La base è lo standard internazionale ISO 11783 – “Trattori e macchine per l’agricoltura e la silvicoltura – Controllo seriale e rete dati di comunicazione”.
Questa tecnologia permette di sorpassare il metodo adottato fino al momento della sua adozione, per il quale è spesso necessario disporre in cabina di tanti dispositivi di comando quanti sono gli attrezzi collegati al trattore.
Ora, con questo sistema, il collegamento è unico ed è possibile realizzare lo scambio di dati e informazioni, tra trattore, attrezzi e software, con un linguaggio universale e certificato tramite un’unica console di comando.
Di conseguenza, grazie al sistema ISOBUS, gli agricoltori hanno accesso a una mole di dati che gli attrezzi comunicano al terminale a bordo macchina e che possono essere facilmente visionati.

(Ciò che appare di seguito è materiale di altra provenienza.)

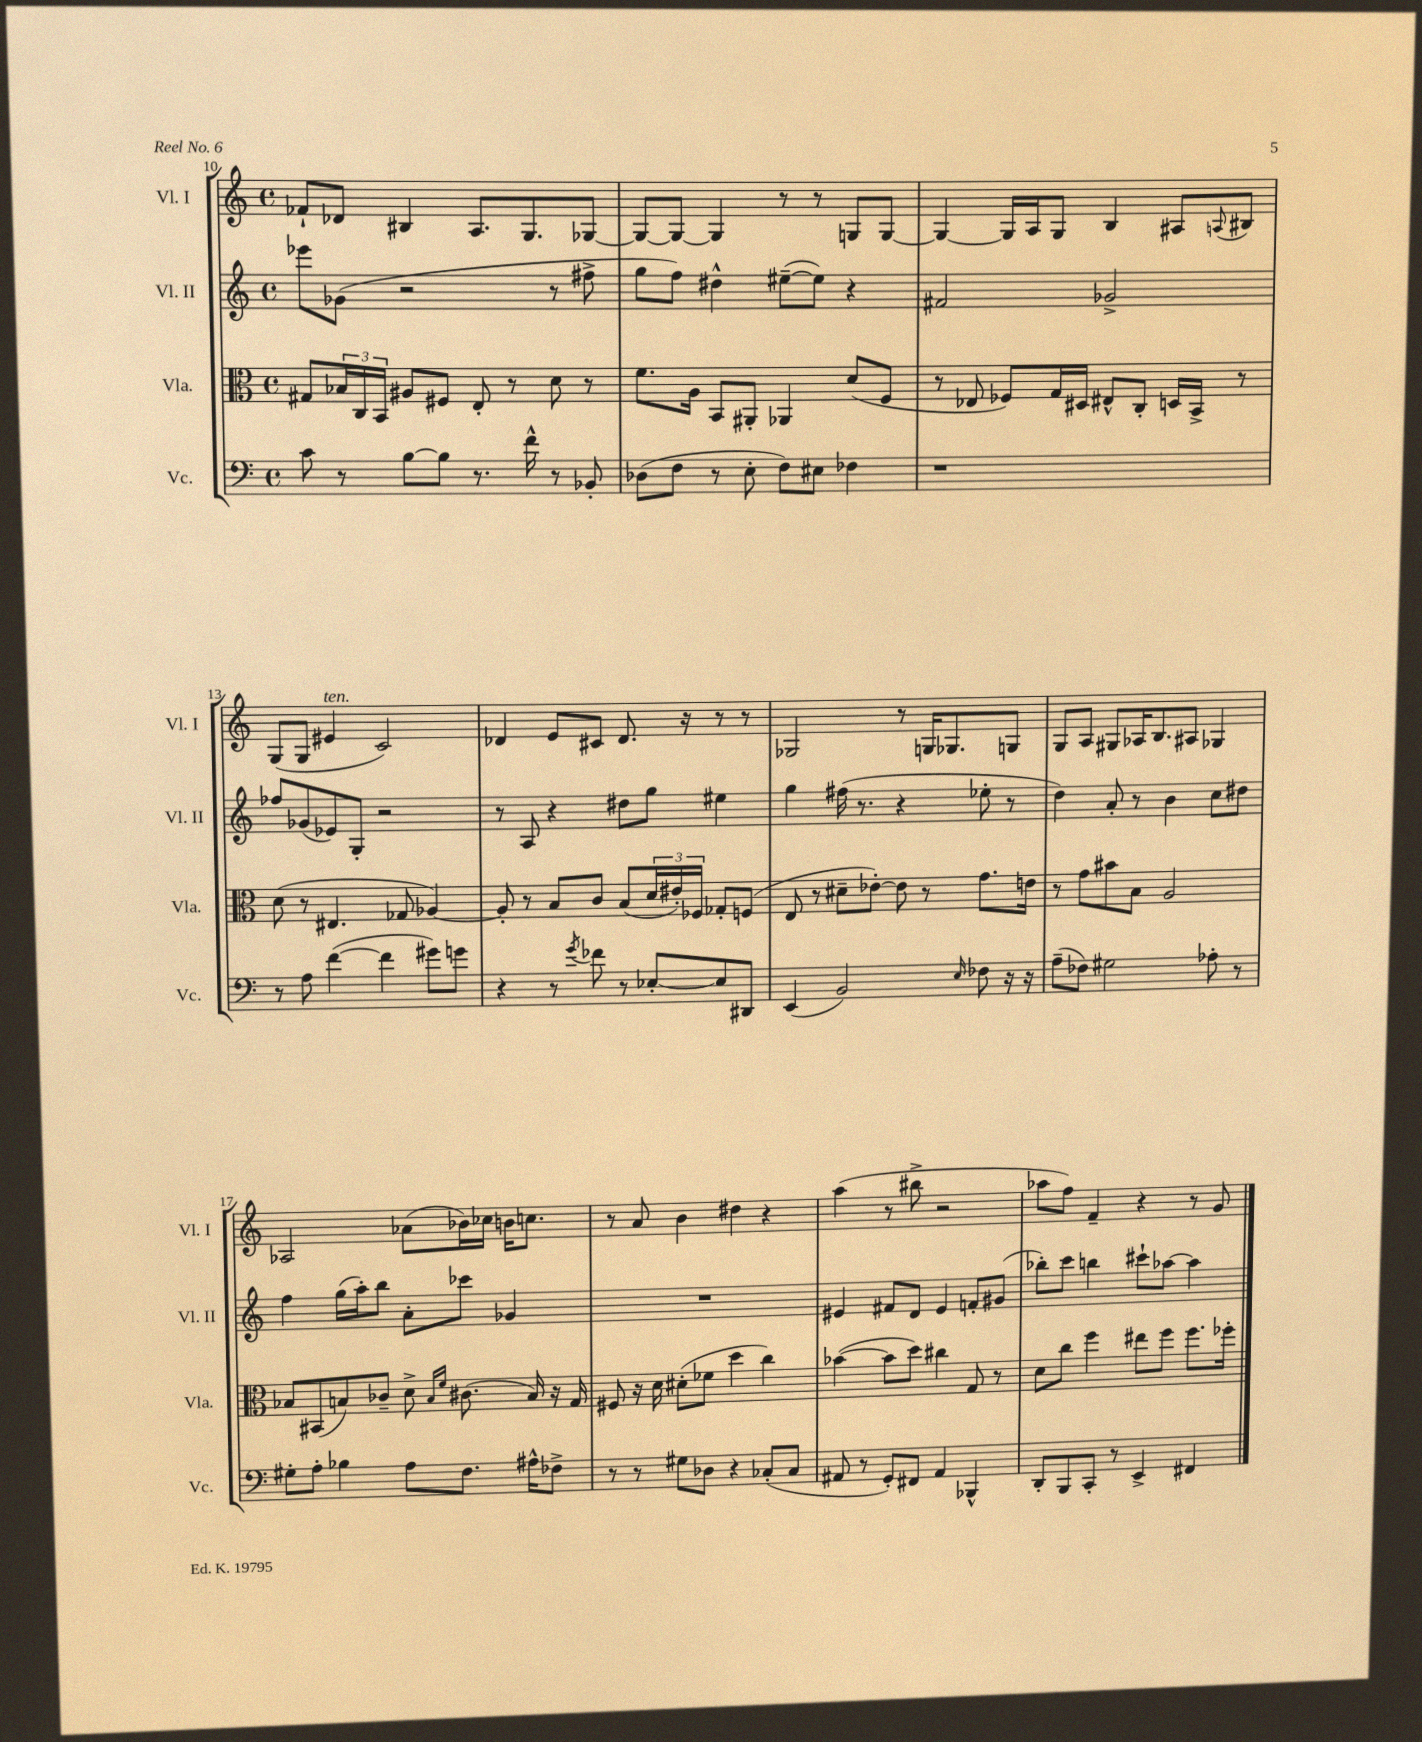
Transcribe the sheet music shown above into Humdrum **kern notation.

**kern	**kern	**kern	**kern
*part4	*part3	*part2	*part1
*staff4	*staff3	*staff2	*staff1
*I"Vc.	*I"Vla.	*I"Vl. II	*I"Vl. I
*I'Vc.	*I'Vla.	*I'Vl. II	*I'Vl. I
*clefF4	*clefC3	*clefG2	*clefG2
*k[]	*k[]	*k[]	*k[]
*M4/4	*M4/4	*M4/4	*M4/4
*met(c)	*met(c)	*met(c)	*met(c)
=10	=10	=10	=10
8c\	8G#X/L	8eee-X\L	8f-X`/L
8r	24B-X/L	(8g-X\J	8d-X/J
.	24C/	.	.
.	24BB/JJ	.	.
[8B\L	8A#X/L	2r	4B#X/
8B\J]	8F#X/J	.	.
8.r	8E'/	.	8.A/L
.	8r	.	.
16f^^\	.	.	8.G/
8r	8d\	8r	.
8BB-X'/	8r	8ff#X^\	[8G-X/J
=11	=11	=11	=11
(8D-X\L	8.f\L	8gg\L	8G-/L_
8F\J	.	8ff\J)	8G-/J_
.	16A\Jk	.	.
8r	8BB/L	4dd#X^^\	4G-/]
8E'\	8AA#X'/J	.	.
8F\L)	4AA-X/	([8ee#X~\L	8r
8E#X\J	.	8ee#\J])	8r
4F-X\	(8d/L	4r	8Gn/L
.	8F/J	.	[8G/J
=12	=12	=12	=12
1r	8r	2f#X/	4G/_
.	8E-X/	.	.
.	8F-X/L)	.	16G/LL]
.	.	.	16A/J
.	16G/L	.	8G/J
.	16D#X/JJ	.	.
.	8E#X^^/L	2g-X^/	4B/
.	8C'/J	.	.
.	16Dn/LL	.	8A#X/L
.	16BB^/JJ	.	.
.	.	.	8qqAn/
.	8r	.	8B#X/J
!!LO:LB:g=z
=13	=13	=13	=13
8r	(8d\	8ff-X/L	(8G/L
8A\	8r	(8g-X/	8G/J
!	!	!	!LO:TX:a:i:t=ten.
([4f\	4.E#X/	8e-X/)	4e#X/
.	.	8G'/J	.
4f\]	.	2r	2c/)
.	8G-X/	.	.
8g#X\L)	[4A-X/)	.	.
8gn\J	.	.	.
=14	=14	=14	=14
4r	8A-'/]	8r	4d-X/
.	8r	8A/	.
8r	8B/L	4r	8e/L
8qg/	.	.	.
8f-X\	8c/J	.	8c#X/J
8r	(8B/L	8dd#X\L	8.d-/
[8E-X'/L	24d/L	8gg\J	.
.	24e#X'/)	.	.
.	.	.	16r
.	24F-X/JJ	.	.
8E-/]	8G-X'/L	4ee#X\	8r
8DD#X/J	(8Fn/J	.	8r
=15	=15	=15	=15
(4EE/	8E/	4gg\	2G-X/
.	8r	.	.
2BB/)	8d#X~\L	(16ff#X\	.
.	.	8.r	.
.	[8e-X'\J)	.	.
.	8e-\]	4r	8r
.	8r	.	16Gn/KL
.	.	.	8.G-X/
16qqE/	.	.	.
8F-X\	8.g\L	8ee-X'\	.
16r	.	8r	8Gn/J
16r	16en\Jk	.	.
=16	=16	=16	=16
(8A~\L	8r	4dd\)	8G/L
8F-X\J)	8g\L	.	8A/J
2G#X\	8b#X\	8a'/	8G#X/L
.	8B\J	8r	16A-X/K
.	.	.	8.B/
.	2A/	4b\	.
.	.	.	8A#X/J
8A-X'\	.	8cc\L	4G-X/
8r	.	8dd#X\J	.
!!LO:LB:g=z
=17	=17	=17	=17
8G#X'\L	8B-X/L	4ff\	2A-X/
8A'\J	(8BB#X/	.	.
4B-X\	8Bn/)	(16gg\LL	.
.	.	16aa'\J)	.
.	8c-X~/J	8bb\J	.
8A\L	8d^\	8a'\L	(8a-X\L
.	16qqB/LL	.	.
.	16qqf/JJ	.	.
8.F\J	(8.c#X\	8ccc-X\J	16b-X\L)
.	.	.	16cc-X\JJ
.	.	4g-X/	16bn\KL
16A#X^^\KL	16B/)	.	8.ccn\J
8F-X^\J	16r	.	.
.	16G/	.	.
=18	=18	=18	=18
8r	8F#X/	1r	8r
8r	16r	.	8a/
.	16d\	.	.
8G#X\L	(8d#X'\L	.	4b\
8D-X\J	8f-X\J	.	.
4r	4dd\	.	4dd#X\
(8C-X'/L	4cc\)	.	4r
8C-/J	.	.	.
=19	=19	=19	=19
8AA#X/	([4b-X\	4e#X/	(4aa\
8r	.	.	.
8GG'/L)	8b-\L]	8f#X/L	8r
8FF#X/J	8dd\J)	8d/J	8bb#X^\
4AA#/	4cc#X\	4e#/	2r
4BBB-X^^/	8G/	8fn'/L	.
.	8r	(8g#X/J	.
=20	=20	=20	=20
8DD'/L	8d\L	8bb-X'\L)	8aa-X\L
8BBB/	8cc\J	8ccc\J	8ff\J)
8CC'/J	4ff\	4bbn\	4f~/
8r	.	.	.
4EE^/	8ee#X\L	8ccc#X`\L	4r
.	8ff\J	[8aa-X\J	.
4FF#X/	8.ff\L	4aa-\]	8r
.	.	.	8g/
.	16ff-X'\Jk	.	.
==	==	==	==
*-	*-	*-	*-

Dati importanti per tracciare con efficacia le operazioni di filiera e valutare l’impatto ambientale delle lavorazioni.
Alcuni esempi di possibilità offerte sono: monitorare i parametri di lavoro, tracciare le attività svolte in campo, ricevere informazioni circa il corretto utilizzo e gl’intervalli di manutenzione degli attrezzi per assicurarne il perfetto funzionamento nel tempo.
I trattori Landini sono tutti predisposti per la tecnologia ISOBUS, ma Argo Tractors ha deciso di andare oltre: facendo parte della rete Ideagri si è impegnata nella promozione dell’utilizzo di questo protocollo anche in campo specialistico nei vigneti e frutteti, promuovendo il sistema ISOBUS Green.